One member of the BGU team, Liat Tsoran, expects their findings will ultimately lead to a new therapeutic approach to slow down the disease, prolong survival and enhance the quality of life for ALS patients. Currently, ALS typically claims victim’s lives two to three years following diagnosis, but there are some “fortunate” victims such as the late British theoretical physicist Prof. Stephen Hawking and Kremer himself who have survived for decades.
“The disease is accelerated by the dysfunction of two types of supporting cells – astrocytes and microglia,” explained Tsoran, who lost her father to ALS when she was a teenager.
“Astrocytes that normally support proper nervous system become sick and change their shape and function, gaining a new neurotoxic activity that rapidly kills motor neurons. The microglia cells, which are located throughout the brain and spinal cord and act as an active immune defense in the central nervous system, over-secrete small molecules called cytokines that induce astrocytes to become reactive astrocytes,” she added.
To halt the disease’s progress, the BGU-iGEM team will use a synthetic biology system to eliminate reactive astrocytes and prolong ALS patients’ lives. The approach is based on two complementary pathways. First, they will delete the IKKB genes that are responsible for cytokine secretion in the microglia cells using a CRISPR-Cas9 genome editing system. These modified microglia cells won’t be able to secrete the relevant cytokines and therefore the creation of new reactive astrocytes will be prevented.

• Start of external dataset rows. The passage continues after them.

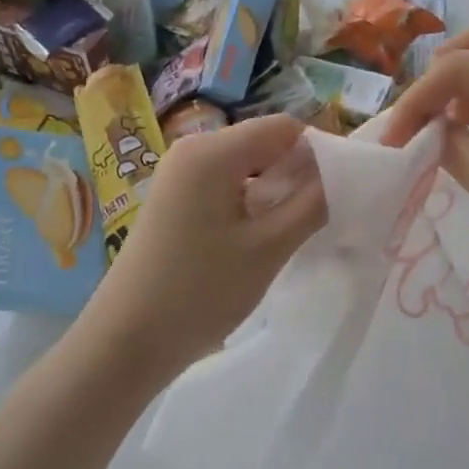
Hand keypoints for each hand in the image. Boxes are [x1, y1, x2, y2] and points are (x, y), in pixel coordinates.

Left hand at [80, 115, 325, 373]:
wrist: (126, 340)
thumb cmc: (200, 291)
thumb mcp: (268, 248)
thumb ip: (313, 203)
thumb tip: (341, 171)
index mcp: (212, 150)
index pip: (284, 127)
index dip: (319, 154)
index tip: (340, 194)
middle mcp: (192, 150)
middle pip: (264, 144)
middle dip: (297, 174)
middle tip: (321, 219)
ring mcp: (178, 176)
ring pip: (246, 168)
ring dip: (275, 193)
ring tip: (291, 234)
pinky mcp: (174, 201)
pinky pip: (225, 187)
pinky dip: (250, 205)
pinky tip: (259, 241)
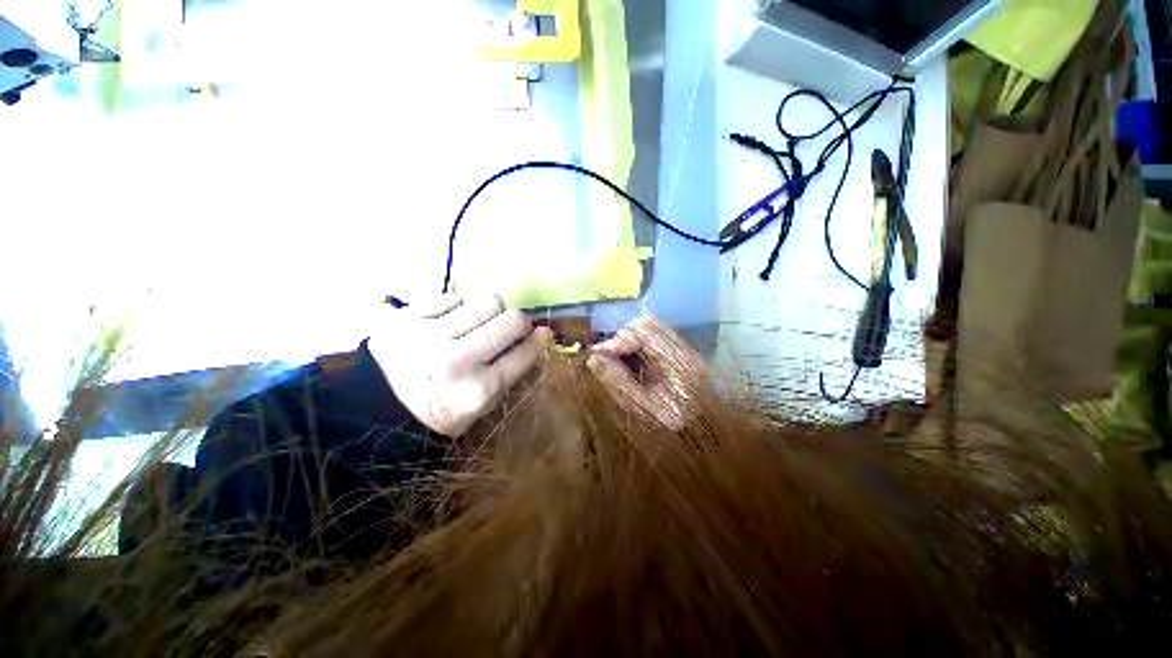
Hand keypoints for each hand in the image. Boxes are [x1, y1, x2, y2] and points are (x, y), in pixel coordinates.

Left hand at [368, 293, 552, 436]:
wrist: (377, 407)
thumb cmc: (441, 409)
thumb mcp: (484, 406)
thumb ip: (512, 372)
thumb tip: (539, 334)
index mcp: (478, 390)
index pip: (525, 353)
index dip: (538, 340)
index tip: (543, 332)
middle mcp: (456, 361)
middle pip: (512, 319)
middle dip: (517, 322)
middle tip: (509, 328)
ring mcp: (428, 336)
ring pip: (486, 301)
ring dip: (488, 312)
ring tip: (474, 325)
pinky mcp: (405, 318)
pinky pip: (452, 296)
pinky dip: (456, 308)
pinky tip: (446, 323)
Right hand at [587, 315, 701, 430]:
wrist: (703, 434)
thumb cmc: (674, 427)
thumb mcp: (644, 410)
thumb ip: (620, 383)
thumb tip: (593, 359)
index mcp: (681, 363)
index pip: (645, 332)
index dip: (618, 340)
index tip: (598, 355)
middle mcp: (685, 349)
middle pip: (647, 324)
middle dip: (621, 338)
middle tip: (605, 358)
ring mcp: (684, 350)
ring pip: (649, 329)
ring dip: (627, 341)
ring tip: (614, 360)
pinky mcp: (679, 354)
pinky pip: (652, 339)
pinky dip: (635, 346)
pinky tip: (628, 363)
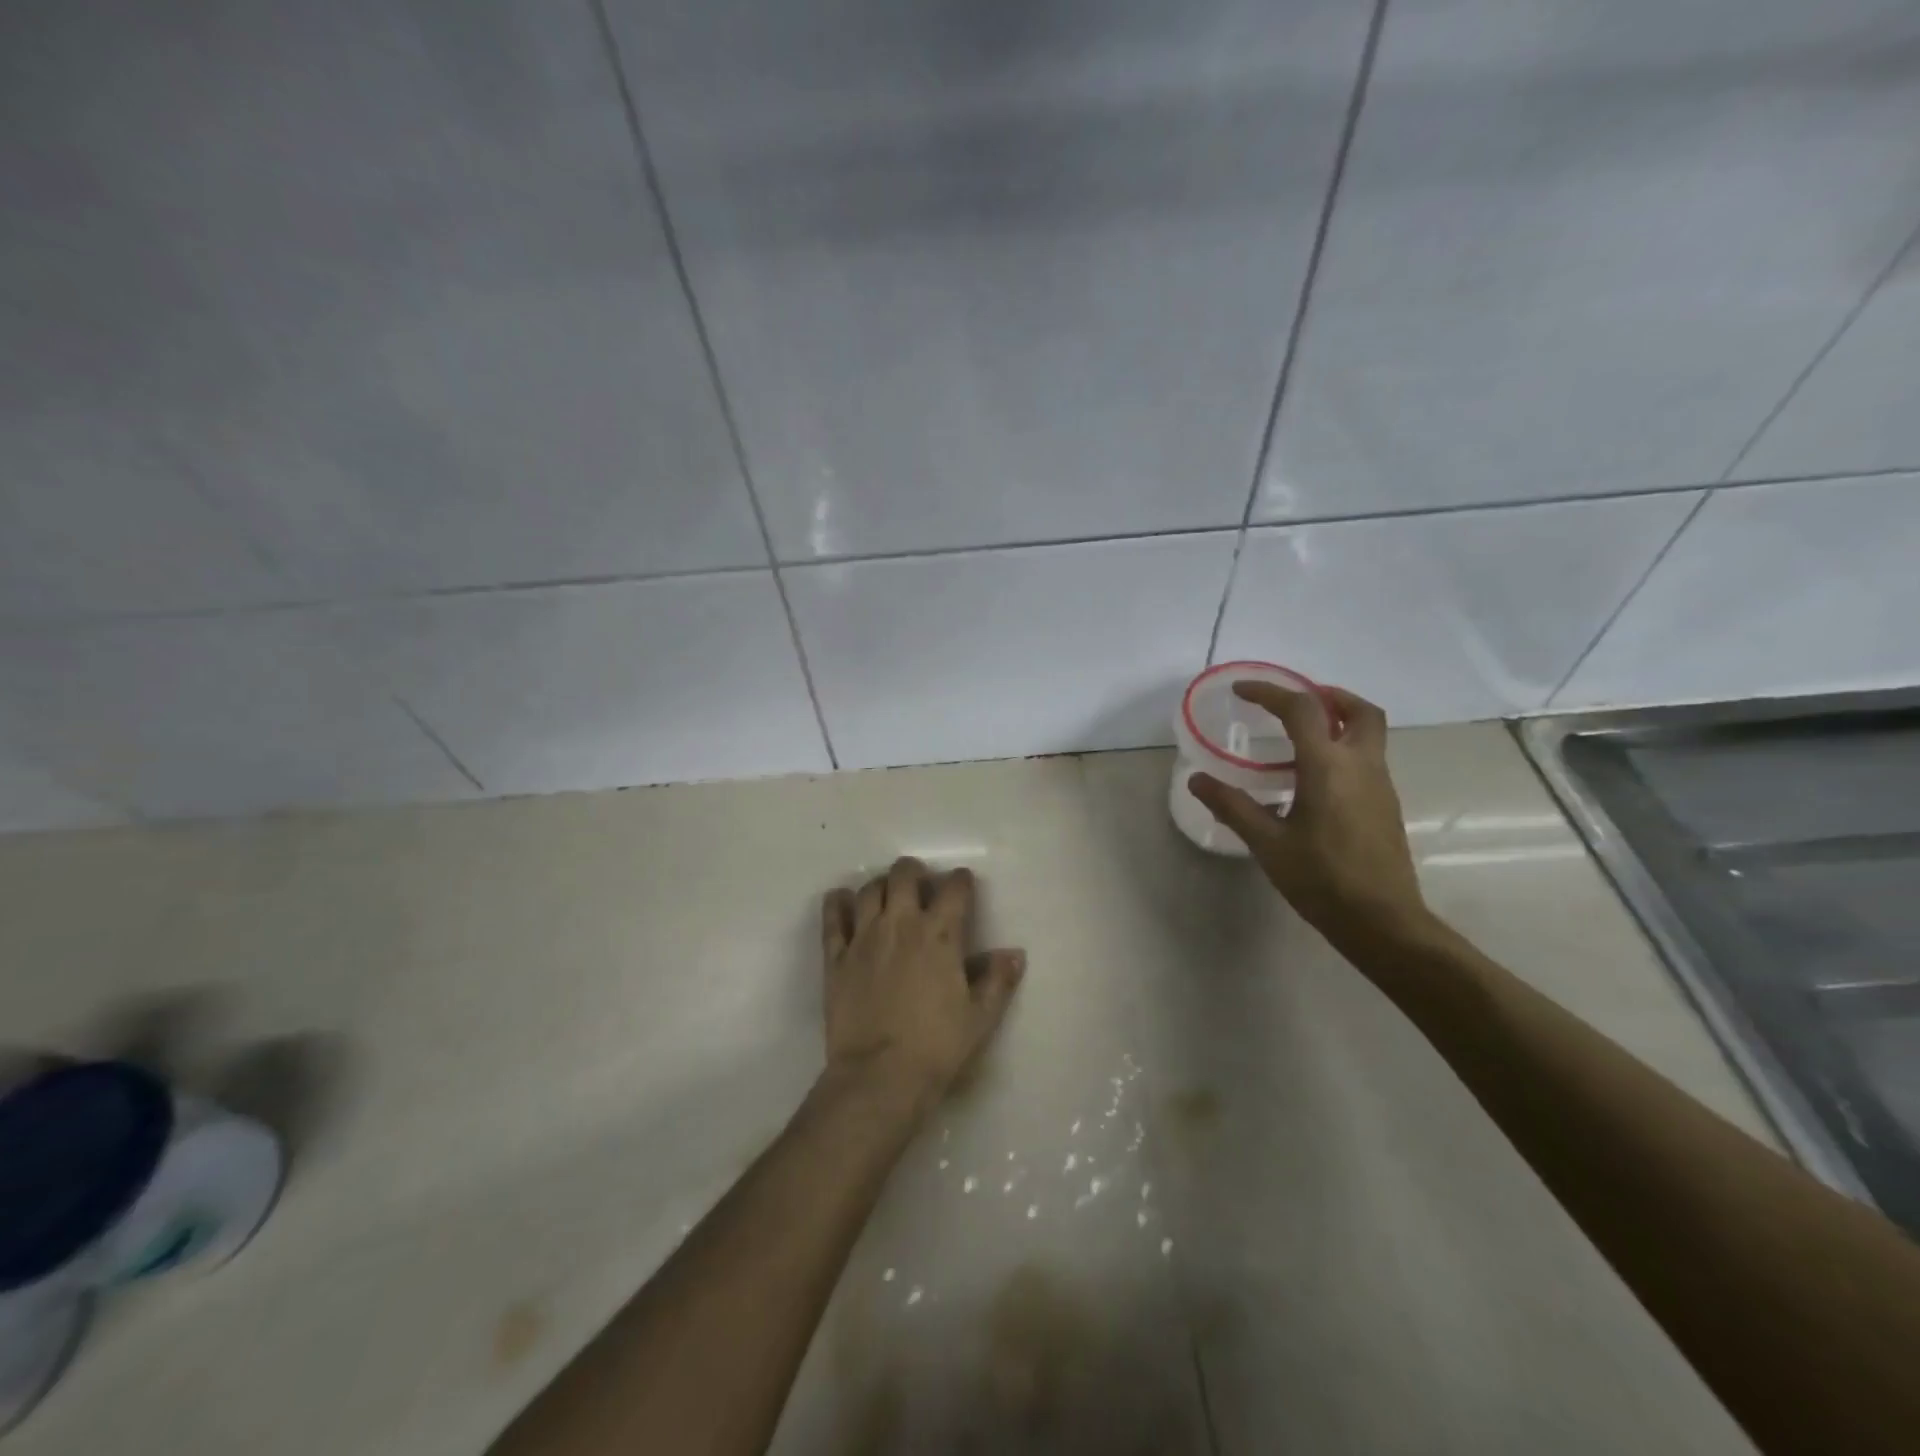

Secondly, they will identify and specifically activate programmed cell death only in reactive astrocytes without harming healthy astrocytes, using two specific gene markers expressed only in the “sick” form of the cells. Killing toxic cells while preventing the formation of new ones will significantly reduce sick neurons, increase healthy neuron survival and slow disease progression.
“Remarkably, our therapeutic approach might open a venue for treating not only ALS, but also other neurodegenerative diseases with similar mechanisms, such as Huntington’s, Alzheimer’s and Parkinson’s diseases and brain injuries,” said team member Avital Bailen, a native of Boston and third-year BGU life sciences student.
Recent research studies on ALS suggest that brain cells that have become toxic directly trigger the progression of the disease. These cells change their gene expression pattern and possess distinguishing genetic markers. In addition, they cause the death of other cells in the brain, including motor neurons, which carry information from the outside world – such as sensations of heat, cold, and pain – to the brain and spinal cord.
“Our objective, as the BGU-IGEM team OriginALS, is to prolong survival of ALS patients via a novel genetic engineering approach. In order to reach this objective, we combine two separate strategies as our therapeutic approach,” Bailen said.
“We identify and selectively eliminate only the toxic cells. To identify and target the toxic-cells only, we use distinguishing markers that are unique only to them. We also prevent the generation of new toxic cells by genetically targeting specific molecules that generate the toxic cells.”
In conclusion, said the team, “our approach combines an apoptotic destruction of toxic cells with the prevention of the formation of new toxic cells, thus aiming to significantly reduce the occurrence of toxic cells in the central neuronal system, which is aimed at a significant deceleration of the progression rate of ALS.”